[GOAL 1] In the passage on insurance coverage disputes, which items does the quoted agent inquiry list under Property Not Covered?
[GOAL 2] From the passage on insurance coverage disputes, write out word for word the part that opens with the words containing "No one really" and closes with "good business sense.".

[TEXT TO READ]
::::::

“It is my view that this court could, and should, when such an ambiguous policy is before it, hold without equivocation that the provisions which are confusing and ambiguous as to the liability covered will be resolved in favor of the insured. If a few such forthright decisions were rendered by this court in this field it would not be long before insurance policies were more clearly and understandably written to express the true intent of the parties and there would be less litigation involving insurance policies.” — Geddes & Smith, Inc. v. St. Paul Mercury Indem. Co., 51 Cal. 2d 558, 47 Cal. Rptr. 564, 334 P.2d 881 (1959) [emphasis added]
Needless to say, the findings of ambiguity in thousands of court cases since 1959 have not resulted in less litigation. This lead me to write the following article for a recent edition of the CPCU CLEW newsletter that focused on issues related to successful litigation on the part of insurance consultants, expert witnesses, and attorneys. However, unlike most of the other articles, mine focused on avoiding litigation altogether, a point I stress in my recently published book.
No one really wants to go to court to decide an insurance coverage issue. That is evidenced by the tiny fraction of insurance claims that are litigated to final judgment. Insureds don’t want to go to court because of the time, uncertainty, and stress involved in what could take several years to resolve. Insurers don’t want to go to court because of the expense and, in the case of alleged ambiguities, the potential impact of adverse decisions on past and future claims. Policyholder attorneys may not be interested in low-value claims where the contingencies involved do not make good business sense.
The best course of action for all involved is to equitably resolve claim disputes without litigation, at least beyond declaratory or summary judgment actions if absolutely necessary. In May 2018, I published a book titled “When Words Collide: Resolving Insurance Coverage and Claims Disputes.” As illustrated throughout the book, the best way to avoid coverage and claims disputes is to prevent them. This involves assisting the customer in exposure analysis to identify the likely causes of loss, selecting the right package of insurance products (and/or risk management techniques) to minimize the likelihood of an uncovered loss, and discussing questionable policy provisions with the insured and, if necessary, the insurer. For example, consider this agent inquiry:
“I have a coverage question about boat docks that has been answered inconsistently by several insurers even though the language is identical in their ISO commercial property policies. Included under Property Not Covered are ‘Bulkheads, pilings, piers, wharves or docks.’ We believe this to mean permanent, non-removable docks. However, in Minnesota, we have many portable docks that are removed in the winter. Some insurers consider these to be personal property not real property, while others don’t. According to some insurers, the exclusion applies to buildings and structures, not personal property, but others say it doesn’t matter. Who is correct?”

::::::

[STORED RECORDS]
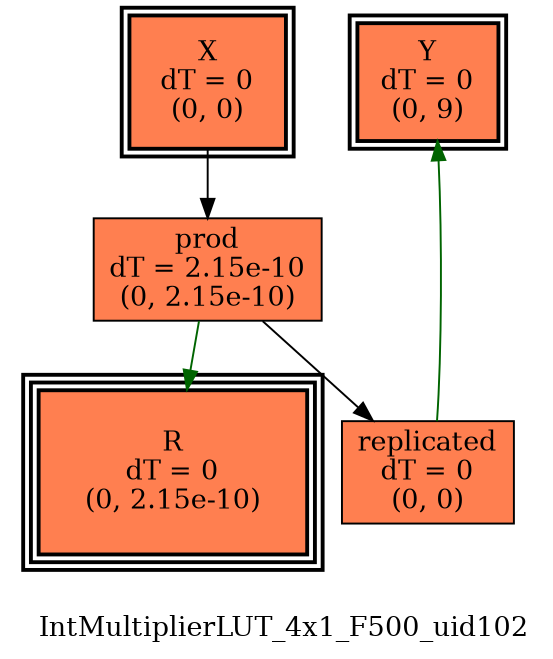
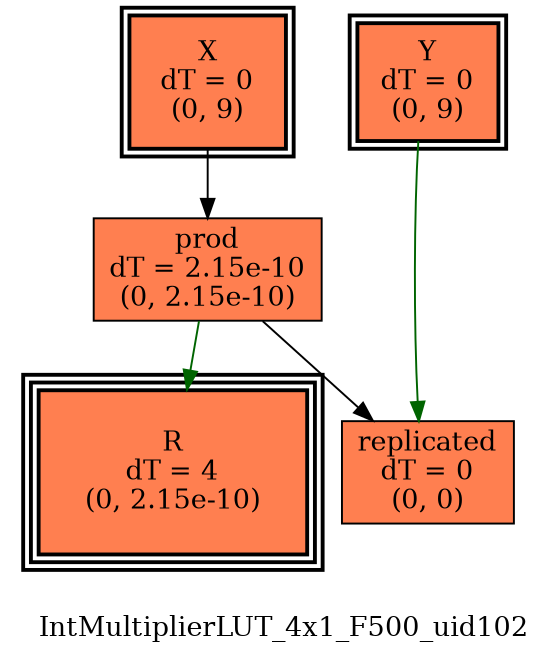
  digraph {
    label=IntMultiplierLUT_4x1_F500_uid102
    labeljust=right
    labelloc=bottom
    nodesep=0.25
    ranksep=0.5
    node [color=black fillcolor=coral peripheries=2 shape=box style="bold, filled"]
    edge [arrowhead=normal arrowsize=1.0 arrowtail=normal color=black dir=forward]
-   n1 [label="X\ndT = 0\n(0, 0)"]
+   n1 [label="X\ndT = 0\n(0, 9)"]
    n2 [label="Y\ndT = 0\n(0, 9)"]
-   n3 [label="R\ndT = 0\n(0, 2.15e-10)" peripheries=3]
+   n3 [label="R\ndT = 4\n(0, 2.15e-10)" peripheries=3]
    n4 [label="prod\ndT = 2.15e-10\n(0, 2.15e-10)" peripheries=1 style=filled]
    n5 [label="replicated\ndT = 0\n(0, 0)" peripheries=1 style=filled]
    subgraph sub_1 {
      rank=same
      n1
      n2
    }
    subgraph sub_2 {
      rank=same
      n3
    }
    n1 -> n4
-   n5 -> n2 [color=darkgreen]
+   n2 -> n5 [color=darkgreen]
    n4 -> n3 [color=darkgreen]
    n4 -> n5
  }
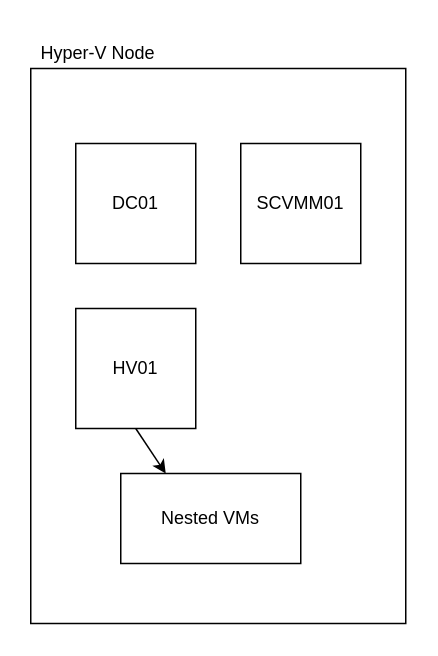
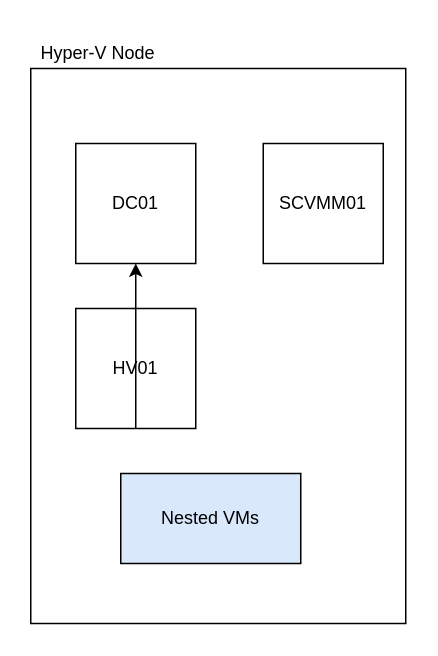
  <mxCell id="0" />
  <mxCell id="1" parent="0" />
  <mxCell id="2" value="" style="rounded=0;whiteSpace=wrap;html=1;" vertex="1" parent="1"><mxGeometry x="20" y="45" width="250" height="370" as="geometry" /></mxCell>
  <mxCell id="3" value="Hyper-V Node" style="text;html=1;strokeColor=none;fillColor=none;align=center;verticalAlign=middle;whiteSpace=wrap;rounded=0;" vertex="1" parent="1"><mxGeometry x="20" y="20" width="90" height="30" as="geometry" /></mxCell>
  <mxCell id="4" value="DC01" style="whiteSpace=wrap;html=1;aspect=fixed;" vertex="1" parent="1"><mxGeometry x="50" y="95" width="80" height="80" as="geometry" /></mxCell>
- <mxCell id="5" value="SCVMM01" style="whiteSpace=wrap;html=1;aspect=fixed;" vertex="1" parent="1"><mxGeometry x="160" y="95" width="80" height="80" as="geometry" /></mxCell>
+ <mxCell id="5" value="SCVMM01" style="whiteSpace=wrap;html=1;aspect=fixed;" vertex="1" parent="1"><mxGeometry x="175" y="95" width="80" height="80" as="geometry" /></mxCell>
  <mxCell id="6" value="HV01" style="whiteSpace=wrap;html=1;aspect=fixed;" vertex="1" parent="1"><mxGeometry x="50" y="205" width="80" height="80" as="geometry" /></mxCell>
- <mxCell id="7" value="Nested VMs" style="rounded=0;whiteSpace=wrap;html=1;" vertex="1" parent="1"><mxGeometry x="80" y="315" width="120" height="60" as="geometry" /></mxCell>
- <mxCell id="8" value="" style="endArrow=classic;html=1;rounded=0;exitX=0.5;exitY=1;exitDx=0;exitDy=0;entryX=0.25;entryY=0;entryDx=0;entryDy=0;" edge="1" parent="1" source="6" target="7"><mxGeometry width="50" height="50" relative="1" as="geometry"><mxPoint x="340" y="505" as="sourcePoint" /><mxPoint x="390" y="455" as="targetPoint" /></mxGeometry></mxCell>
+ <mxCell id="7" value="Nested VMs" style="rounded=0;whiteSpace=wrap;html=1;fillColor=#dae8fc;" vertex="1" parent="1"><mxGeometry x="80" y="315" width="120" height="60" as="geometry" /></mxCell>
+ <mxCell id="8" value="" style="endArrow=classic;html=1;rounded=0;exitX=0.5;exitY=1;exitDx=0;exitDy=0;" edge="1" parent="1" source="6" target="4"><mxGeometry width="50" height="50" relative="1" as="geometry"><mxPoint x="340" y="505" as="sourcePoint" /><mxPoint x="390" y="455" as="targetPoint" /></mxGeometry></mxCell>
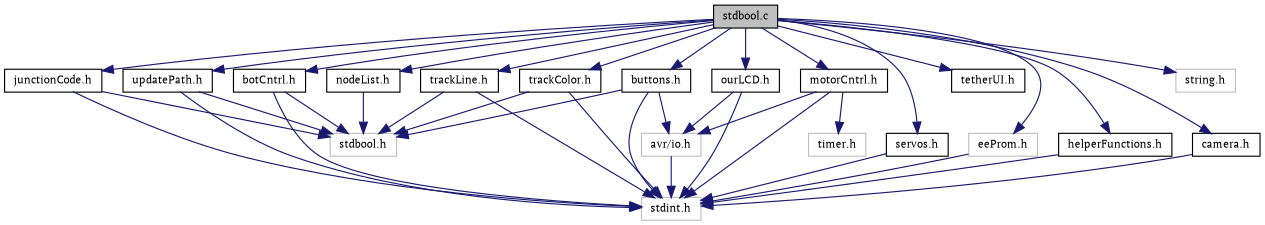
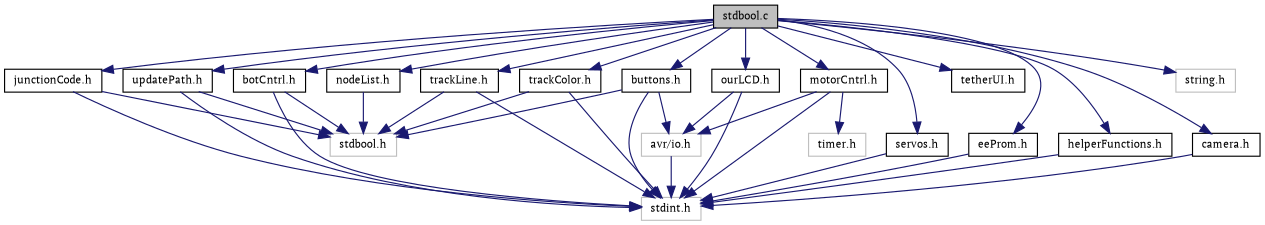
  digraph {
    fontname="PT Serif"
    node [color=black fillcolor=white fontname="PT Serif" fontsize=10 shape=record style=filled]
    edge [color=midnightblue fontname="PT Serif" fontsize=10 labelfontname=Helvetica labelfontsize=10 style=solid]
    n1 [fillcolor=grey75 fontcolor=black height=0.2 label="stdbool.c" width=0.4]
    n2 [height=0.2 label="botCntrl.h" width=0.4]
    n3 [height=0.2 label="trackLine.h" width=0.4]
    n4 [height=0.2 label="trackColor.h" width=0.4]
    n5 [height=0.2 label="junctionCode.h" width=0.4]
    n6 [height=0.2 label="updatePath.h" width=0.4]
    n7 [height=0.2 label="motorCntrl.h" width=0.4]
    n8 [height=0.2 label="camera.h" width=0.4]
    n9 [height=0.2 label="servos.h" width=0.4]
    n10 [height=0.2 label="buttons.h" width=0.4]
    n11 [height=0.2 label="nodeList.h" width=0.4]
    n12 [height=0.2 label="tetherUI.h" width=0.4]
-   n13 [color=grey75 height=0.2 label="eeProm.h" width=0.4]
+   n13 [height=0.2 label="eeProm.h" width=0.4]
    n14 [height=0.2 label="ourLCD.h" width=0.4]
    n15 [height=0.2 label="helperFunctions.h" width=0.4]
    n16 [color=grey75 height=0.2 label="string.h" width=0.4]
    n17 [color=grey75 height=0.2 label="stdint.h" width=0.4]
    n18 [color=grey75 height=0.2 label="stdbool.h" width=0.4]
    n19 [color=grey75 height=0.2 label="timer.h" width=0.4]
    n20 [color=grey75 height=0.2 label="avr/io.h" width=0.4]
    n1 -> n2
    n1 -> n3
    n1 -> n4
    n1 -> n5
    n1 -> n6
    n1 -> n7
    n1 -> n8
    n1 -> n9
    n1 -> n10
    n1 -> n11
    n1 -> n12
    n1 -> n13
    n1 -> n14
    n1 -> n15
    n1 -> n16
    n2 -> n17
    n2 -> n18
    n3 -> n17
    n3 -> n18
    n4 -> n17
    n4 -> n18
    n5 -> n17
    n5 -> n18
    n6 -> n17
    n6 -> n18
    n7 -> n17
    n7 -> n19
    n7 -> n20
    n8 -> n17
    n9 -> n17
    n10 -> n17
    n10 -> n18
    n10 -> n20
    n11 -> n18
    n13 -> n17
    n14 -> n17
    n14 -> n20
    n15 -> n17
    n20 -> n17
  }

::::::

[TASK OUTPUT 1] Bulkheads, pilings, piers, wharves, docks

[TASK OUTPUT 2]
No one really wants to go to court to decide an insurance coverage issue. That is evidenced by the tiny fraction of insurance claims that are litigated to final judgment. Insureds don’t want to go to court because of the time, uncertainty, and stress involved in what could take several years to resolve. Insurers don’t want to go to court because of the expense and, in the case of alleged ambiguities, the potential impact of adverse decisions on past and future claims. Policyholder attorneys may not be interested in low-value claims where the contingencies involved do not make good business sense.